======== Documento

In fondo, cos’abbiamo da perdere? Abbiamo già perso quasi tutto. L’innocenza, ad esempio. Il dire le cose come stanno. L’opporre parole dritte e opportune all’allarmismo interessato altrui: “Invasione? Dove? Nelle vostre fabbriche, ché senza migranti chiuderebbero tutte domani?”. Abbiamo perso gli anticorpi al male forse non assoluto, ma molto più che relativo. Come la ‘ndrangheta, quella che il Caporale ha combattuto sempre e solo a parole. Si è mangiata il Reggiano in un sol boccone. E anche se è una grana, non era formaggio.

Abbiamo perso i sensori alla denuncia, ché mentre quelli, le cosche, infettavano Brescello, né Peppone né Don Camillo hanno levato la voce. E nemmeno la gente del Grande Fiume. Che li ha votati, i malavitosi. Abbiamo perso parte della Romagna, che adesso guarda compiaciuta la collina da cui scese l’ex direttore de l’Avanti!. Non c’era scritto, prima, “Cantine di Forlì-Predappio”, lungo l’autostrada. Non con quei caratteri nostalgici, occhieggianti, così simili ai souvenir neofascisti che intanto sono arrivati al mare. Il manganello della Decima Mas lo trovi anche in viale Ceccarini, Riccione. A quel punto lo spritz dovresti almeno fartelo all’olio di ricino.

Abbiamo perso Ferrara, che è Oslo ma si mangia meglio. Per quattro migranti neri alla stazione. E il Pilastro, il quartiere con troppi citofoni, in confronto a Corviale è Versailles. Ma mica lo sanno, a Bologna. O lo sanno e vogliono lo stesso vendetta: la ratio del modello salvinista e sovranista. Attribuire ad altro da sé la colpa di ogni fallimento. Il rancore per chi ce l’ha fatta, anche se lo merita. E quanto è patetico, Berlusconi, che accusa gli avversari di propagandare l’invidia sociale, e si mette in scia a colui che ne produce tanta da esportarne all’estero. Patetico e nocivo. Come sempre. Ma adesso persino più grottesco.

Abbiamo perso cinque anni a non interrogarci, ché la volta scorsa Bonaccini vinse col 37 per cento dei votanti. Roba da convocare un comitato d’emergenza permanente. Invece niente, o pochissimo. Abbiamo perso lo stupore, non dico la riconoscenza, per quello che ancora funziona. Per quello che abbiamo contribuito a far funzionare. Con le tasse, col lavoro. Come i capannoni del post-terremoto ritirati su in un attimo. Come le case belle e decorose che dopo il sisma costeggiano la nostra Pianura. Così bella, anche se Zavattini diceva che fa impazzire. Cazzo.

================

### Elenco compiti
a. Secondo l'articolo sull'Emilia-Romagna, con quale percentuale dei votanti vinse Bonaccini la volta scorsa?
b. Scrivi il seguito dell'articolo sull'Emilia-Romagna partendo dopo la sua ultima frase.

======== Dati registrati

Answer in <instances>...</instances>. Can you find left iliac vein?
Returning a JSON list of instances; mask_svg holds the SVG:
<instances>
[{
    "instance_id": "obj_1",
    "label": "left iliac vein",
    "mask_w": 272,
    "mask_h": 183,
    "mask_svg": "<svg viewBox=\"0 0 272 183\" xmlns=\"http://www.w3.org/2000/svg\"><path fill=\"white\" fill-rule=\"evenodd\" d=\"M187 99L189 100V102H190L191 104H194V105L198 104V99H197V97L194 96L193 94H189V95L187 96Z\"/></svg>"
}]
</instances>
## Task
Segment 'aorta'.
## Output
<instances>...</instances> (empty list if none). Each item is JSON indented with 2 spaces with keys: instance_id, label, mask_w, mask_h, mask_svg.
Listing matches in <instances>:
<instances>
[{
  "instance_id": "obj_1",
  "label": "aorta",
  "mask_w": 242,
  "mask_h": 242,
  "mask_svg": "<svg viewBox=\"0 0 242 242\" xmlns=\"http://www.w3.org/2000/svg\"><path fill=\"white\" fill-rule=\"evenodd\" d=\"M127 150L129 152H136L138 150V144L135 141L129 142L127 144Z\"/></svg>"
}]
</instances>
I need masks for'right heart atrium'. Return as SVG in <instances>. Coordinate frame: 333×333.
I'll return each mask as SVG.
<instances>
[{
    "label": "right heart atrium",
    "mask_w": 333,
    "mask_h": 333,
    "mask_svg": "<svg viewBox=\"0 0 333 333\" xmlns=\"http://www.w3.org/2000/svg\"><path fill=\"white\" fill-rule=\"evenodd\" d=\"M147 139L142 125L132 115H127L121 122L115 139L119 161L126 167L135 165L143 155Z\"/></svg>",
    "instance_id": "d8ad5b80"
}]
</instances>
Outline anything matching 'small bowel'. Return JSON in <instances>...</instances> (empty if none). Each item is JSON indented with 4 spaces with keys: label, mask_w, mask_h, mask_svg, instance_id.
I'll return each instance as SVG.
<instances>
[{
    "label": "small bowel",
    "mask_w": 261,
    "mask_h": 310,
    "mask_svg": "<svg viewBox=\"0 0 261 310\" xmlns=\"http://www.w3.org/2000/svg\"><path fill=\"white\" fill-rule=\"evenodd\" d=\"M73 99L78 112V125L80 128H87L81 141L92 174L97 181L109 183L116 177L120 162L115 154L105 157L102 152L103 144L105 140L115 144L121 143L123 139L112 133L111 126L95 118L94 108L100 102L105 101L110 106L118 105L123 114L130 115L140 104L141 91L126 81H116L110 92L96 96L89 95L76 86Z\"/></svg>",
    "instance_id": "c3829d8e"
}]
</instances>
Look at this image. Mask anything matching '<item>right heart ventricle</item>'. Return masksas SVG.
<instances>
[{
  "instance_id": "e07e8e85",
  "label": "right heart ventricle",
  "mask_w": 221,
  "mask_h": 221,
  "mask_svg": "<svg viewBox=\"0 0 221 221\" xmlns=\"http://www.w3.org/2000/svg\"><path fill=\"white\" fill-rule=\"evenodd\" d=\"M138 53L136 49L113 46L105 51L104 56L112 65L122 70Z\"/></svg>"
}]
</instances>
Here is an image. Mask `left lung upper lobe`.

================

### Risposte
a. Con il 37 per cento dei votanti.

b.
Abbiamo perso quella diversità per cui la politica mica era nemica. Che poi, certo, ovvio, alla fine l’appalto lo vinceva sempre una coop. Però mica erano mafiosi. Mica erano ladri. Quasi mai. Avevamo inventato il clientelismo buono. Ottimo, talvolta. Abbiamo perso il grandangolo. Il vederci attorno, l’uscire dall’ombelico, il rapportarsi. L’essere provincia di tutto e di niente. La vita tra la via Emilia e il west. Più americani degli americani, coi loro sport a farci festa: baseball, basket, football. Più socialisti dei socialisti: non gulag, ma centri anziani e ballo liscio. Con lo sguardo dritto e aperto nel futuro, come cantava Bertoli. Coi migliori asili d’Europa. Che sono ancora i migliori, ma lo diamo per scontato. E allora vai col Capitano.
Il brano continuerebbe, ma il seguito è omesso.